Deputy Premier and Minister for State Development Steven Miles said the government committed to protect the parcel of land at Currumbin Waters and has started the process to compulsorily acquire the 148 hectares.
“We’re delivering on our commitment to protect this important land and transform it into Currumbin Eco Parkland.
“Not only will this be a new recreational eco-parkland for the community, but it will protect valuable koala habitat as well as local flora and fauna. We listened to community concerns about preserving this unique property, and we have acted on these concerns,” the deputy premier said.
Miles said this decision also ends 20 years of development uncertainty around the site.
“Martha’s Farm or Martha’s Vineyard has been subject to several development approvals since the 1980s, with the current approval for 348 residential lots, a marine precinct and artificial lake.

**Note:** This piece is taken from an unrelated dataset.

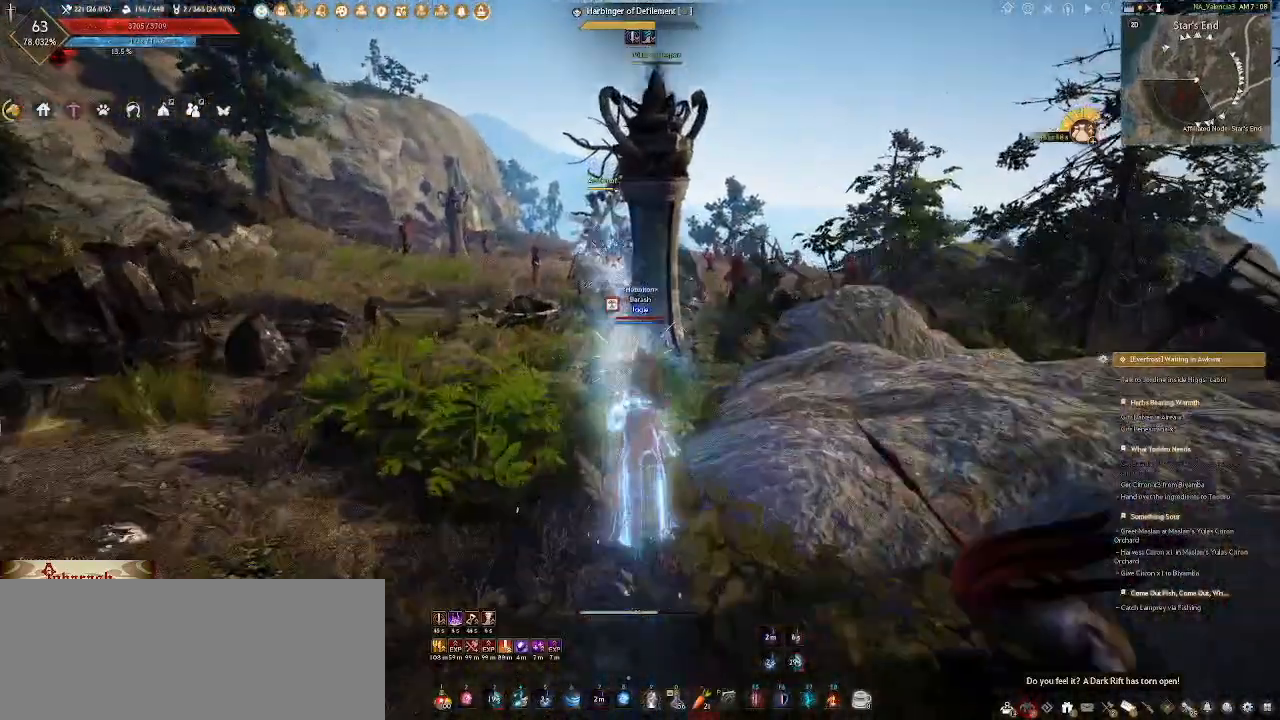
{"keys": ["w"], "mouse": ["right"], "events": []}
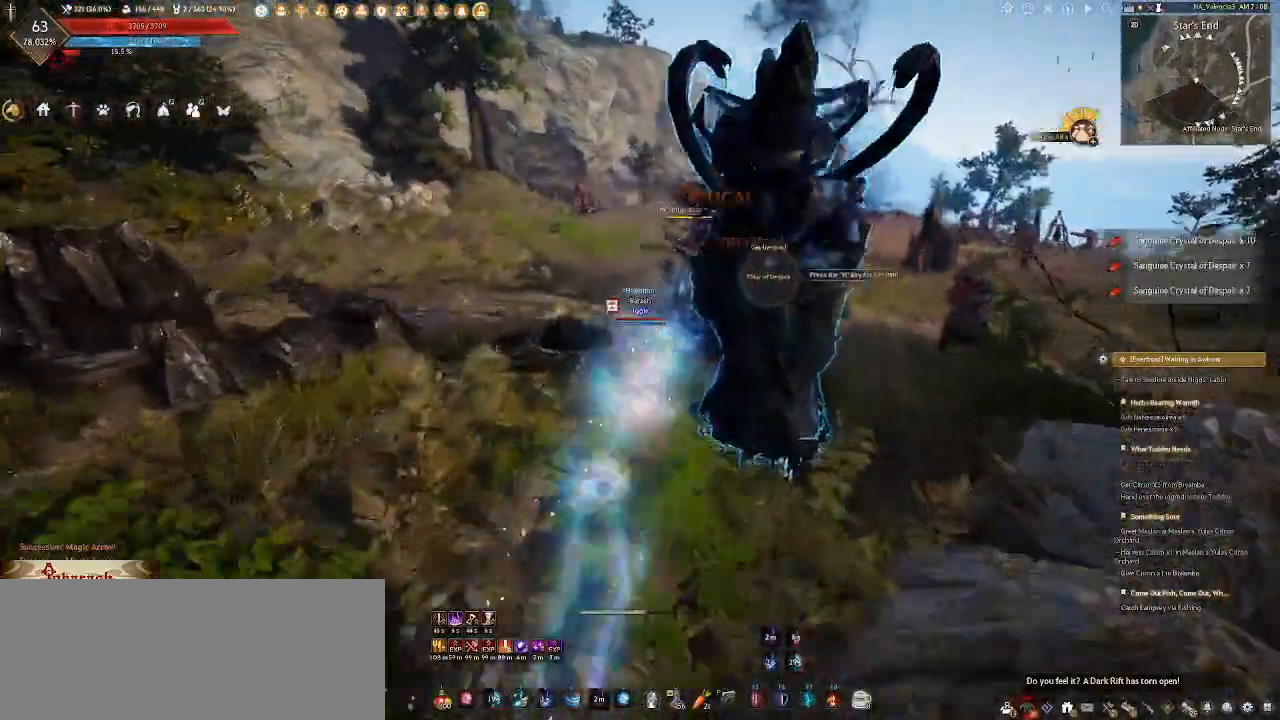
{"keys": ["w"], "mouse": ["right"], "events": []}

“It’s a highly constrained site with steep topography and flooding issues, making it difficult to develop, but has some unique features that make it worth preserving and enhancing,” he added.
Miles said the government has undertaken commercial negotiations with the current landowners since early 2021, to purchase the site, however talks broke down.
“Unfortunately, an agreement has not been reached, and we have had to take further action. We remain open to a commercial resolution with the landowner.” he said. “If the site is acquired, we will progress short term measures to make the site publicly accessible including construction of an entry road, car parking and amenities, before commencing stakeholder and community consultation to ensure everyone has an opportunity to put their ideas forward about the long-term outcomes for the site.”
Minister for the Environment Meghan Scanlon said the government was committed to conserving Queensland’s natural areas with more than 1.2 million hectares protected since 2015, including the nearby Merala Nature Refuge, which she visited and announced last week.
“This decision will protect koalas and other local wildlife, stop development from encroaching on the local blackbutt forest and as Queenslanders rekindle their love for their own backyard, encourage more nature-based tourism,” Minister Scanlon said. “Martha’s Vineyard is already popular with hikers and nature-based activities, and we want to not just protect that access but improve it.”
The news was welcomed by Peter Kershaw, President of Friends of Currumbin, a local community group, who had identified Martha’s Vineyard for its environmental preservation and community uses and requested the State Government to step in and preserve the land.
“Land parcels of this size, with such high biodiversity are very rare on the Gold Coast, which is why we are so passionate about saving it for future generations.” Kershaw said.
The acquisition continues the trend of state governments acquiring land for nature reserves.
Last month the NSW government acquired 60,468 hectares of land to create a national park.